Page text>

▼

Alabama is doing well. We live in such an enormously wealthy country that it only looks bad by comparison. But not by comparison to basically anywhere else on Earth.

Source: https://en.wikipedia.org/wiki/Comparison_between_U.S._states...




GDP is, unfortunately, a flawed metric. Or at least an incomplete one.

I greatly doubt the average German, Belgian, Japanese, etc. would want to live in Alabama :-)

Edit:

Another flawed metric, but probably closer to the truth, tells a slightly different story: https://en.wikipedia.org/wiki/List_of_U.S._states_and_territ...

Alabama has roughly the same HDI as Cyprus. Cyprus is a nice place, but it's quite a bit behind the countries on your list.

If we try to use the inequality adjusted HDI (which depending on how you look at it, might get us closer to the real situation - or might not), things look even worse: https://en.wikipedia.org/wiki/List_of_countries_by_inequalit...

I can't find the number of Alabama, but considering that it's generally in one of the last places in the US, I can't imagine it being higher than the US average, so I wouldn't be shocked to see it somewhere around Croatia's level.


You realized you just dismissed GDP per capita, a quantitative metric, as too “flawed”, then instead relied on HDI which entirely a made up metric based on subjective measures?


Yes, because money isn't everything. I know (you seem to be American) that this is probably a strange concept :-p

And HDI is still quantitative, it's still a number: https://en.wikipedia.org/wiki/Human_Development_Index#New_me...

You might not like the magic numbers in the formula or the things they choose to weigh, but GDP is much, much too coarse to evaluate anything about the greater well-being of a population, especially in developed countries.


It’s a really terrible index if you’ve ever dig into the criticisms. It’s doesn’t do a very good job of measuring the things it claims to measure.

So you’ve basically argued against a quantifiable measure that is a major determinant of quality of life and replaced it with something worse?

▲

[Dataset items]
▼

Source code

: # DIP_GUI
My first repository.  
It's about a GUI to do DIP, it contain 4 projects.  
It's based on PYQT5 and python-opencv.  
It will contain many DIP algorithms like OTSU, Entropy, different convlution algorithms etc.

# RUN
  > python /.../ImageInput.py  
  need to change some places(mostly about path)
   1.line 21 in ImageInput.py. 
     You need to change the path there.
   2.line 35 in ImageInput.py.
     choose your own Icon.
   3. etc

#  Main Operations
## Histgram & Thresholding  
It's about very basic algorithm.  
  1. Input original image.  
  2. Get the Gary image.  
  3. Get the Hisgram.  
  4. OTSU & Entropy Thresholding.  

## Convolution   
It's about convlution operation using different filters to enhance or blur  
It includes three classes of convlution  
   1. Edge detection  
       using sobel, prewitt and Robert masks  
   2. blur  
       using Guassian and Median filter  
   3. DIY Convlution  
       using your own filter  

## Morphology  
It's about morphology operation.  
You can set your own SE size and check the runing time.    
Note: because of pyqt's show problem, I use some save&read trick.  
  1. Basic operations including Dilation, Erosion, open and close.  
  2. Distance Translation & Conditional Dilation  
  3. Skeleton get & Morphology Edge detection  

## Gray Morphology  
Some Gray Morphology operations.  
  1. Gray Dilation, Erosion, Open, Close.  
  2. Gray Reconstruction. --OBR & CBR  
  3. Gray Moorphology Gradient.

▲

Instructions>
1 - Retype the Alabama thread word for word, from "You might not" to "in developed countries.".
2 - Does the Alabama thread support each statement below? (a) Alabama has about the same HDI as Cyprus. (b) The writer found Alabama's inequality-adjusted HDI figure. (c) One reply holds that HDI is still a quantitative measure. Answer yes or no for each, quoting the words of the thread that decide it.
3 - Could you carry on the thread about Alabama's wealth from its last sentence?
The items have no connection to the thread about Alabama's wealth.

Exercise answers>
1 -
You might not like the magic numbers in the formula or the things they choose to weigh, but GDP is much, much too coarse to evaluate anything about the greater well-being of a population, especially in developed countries.

2 -
(a) Yes: "Alabama has roughly the same HDI as Cyprus."
(b) No: "I can't find the number of Alabama"
(c) Yes: "And HDI is still quantitative, it's still a number"

3 -
>Yes, because money isn't everything.

That's the exact same argument people in net tax recipient states use for reducing federal taxation even when it hurts them slightly.


In the very least you'd have to adjust for purchasing power parity and look at the median rather than the mean, to say anything useful about quality of life for normal people.


Yes, I agree. GDP is a very rough measure. I'd prefer PPP, but I couldn't find it for individual states after a cursory search. (I still think most readers will be surprised by Alabama's GDP, relative to wealthy European nations, so it's not totally useless.)


It’s GDP not income so not sure what the median would do since that would ignore any distribution through taxes.


Agreed, PPP would be better, but my cursory search didn't turn up a convenient list like the one I linked for GDP. (This is a bit like the old joke about a guy searching for his keys 20 feet from where he dropped them, because that's where the streetlight is.)


Hahahaha no, Alabama is not doing well...at anything.

https://worldpopulationreview.com/state-rankings/quality-of-...


In response to my claim that Alabama only looks bad by comparison to other U.S. states because of how rich the U.S. is, but that it's in fact a very wealthy place by comparison to everywhere else -- in response to this you offered...a ranking of U.S. states?